See the Immi.gov.au website for detailed information about the visa requirements and forms needed.



RC10 said:


> hello,
> 
> i am a personal trainer here in canada, i have been in contact with a studio on australia that is willing to hire me, i am wondering what the process is for me to get the proper visas and relocate?
> 
> ...


----------



## Weebie (Sep 16, 2009)

If your under 30 just apply for your Working Holiday Visa and head down. If your over 30 I doubt the Australian Government is going to grant a skilled visa to an industry which is the most oversaturated job market in the country.


----------



## Dolly (Feb 17, 2008)

I'm not sure if Personal Trainer is on the SOL. Have you checked? If it's not, then the WHV would give you up to 2 years working here but then you'd have to leave.
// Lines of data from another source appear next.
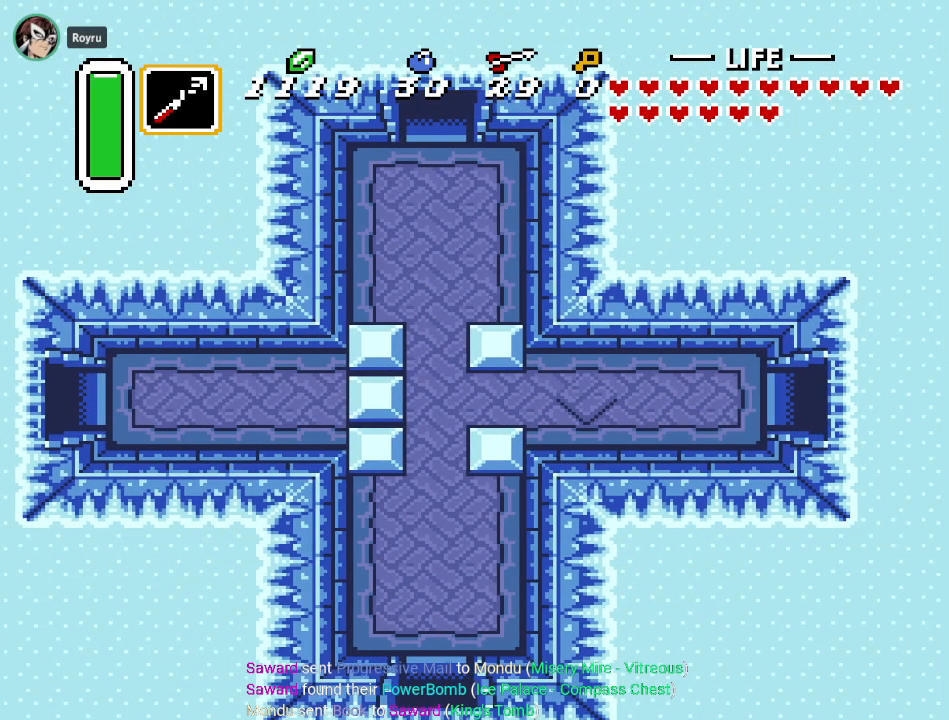
{"buttons": [], "events": [[83, "DPAD_RIGHT", "up"]]}
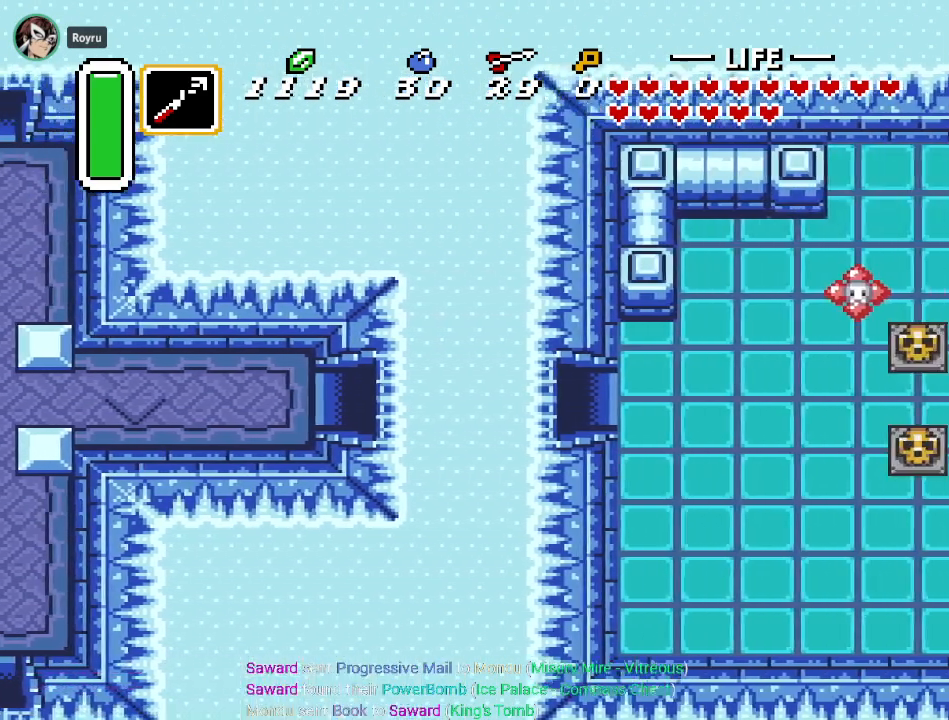
{"buttons": ["DPAD_RIGHT"], "events": [[117, "DPAD_RIGHT", "down"]]}
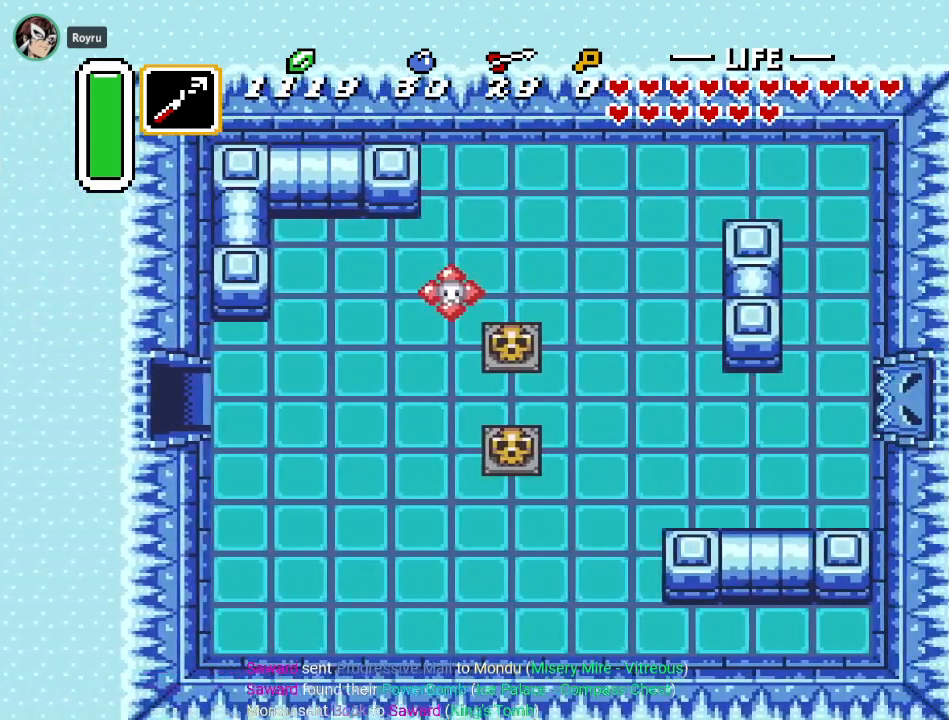
{"buttons": ["DPAD_RIGHT"], "events": []}
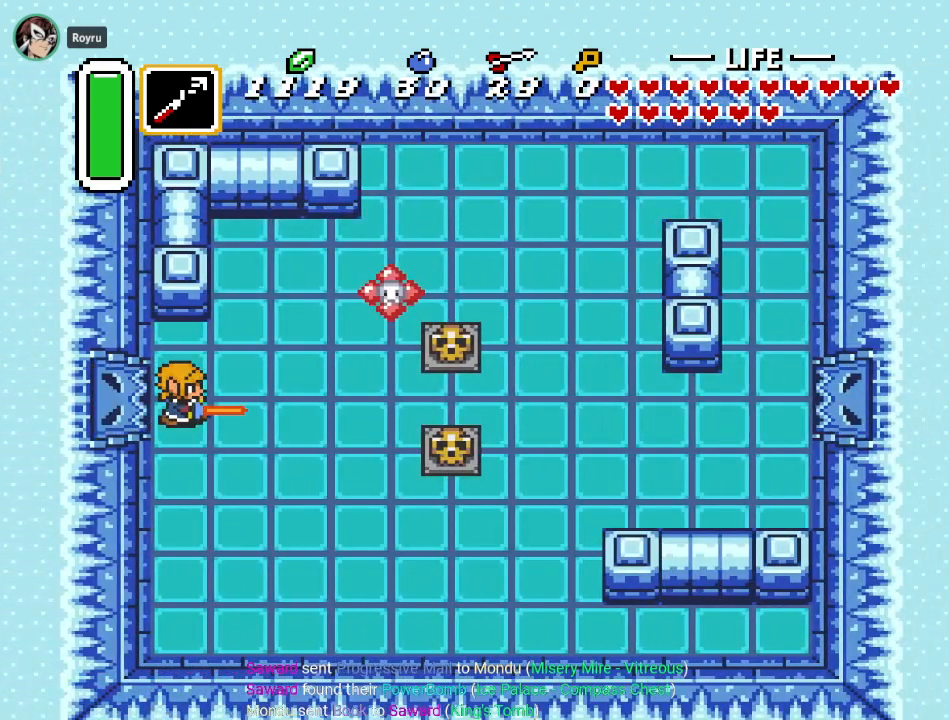
{"buttons": ["DPAD_RIGHT"], "events": []}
If your occupation isn't on that list, basically you won't be able to live/work here permanently.

Dolly


----------



## Veeky (Sep 29, 2010)

I am agree with Dolly,and you just follow what Dolly said your problem is solved at some extent atleast for two years.
I have very little knowledge about this,but I will let you know the solution very soon.

Good Luck!!!!!!


----------



## sanjay midda (Mar 14, 2016)

hello I'm personal trainer/model/actor in india . i want to shift in Australia as a fitness trainer on work base /pr base so what is the process for me to get a proper legal visa ? 
thank you
- sanjay midda


----------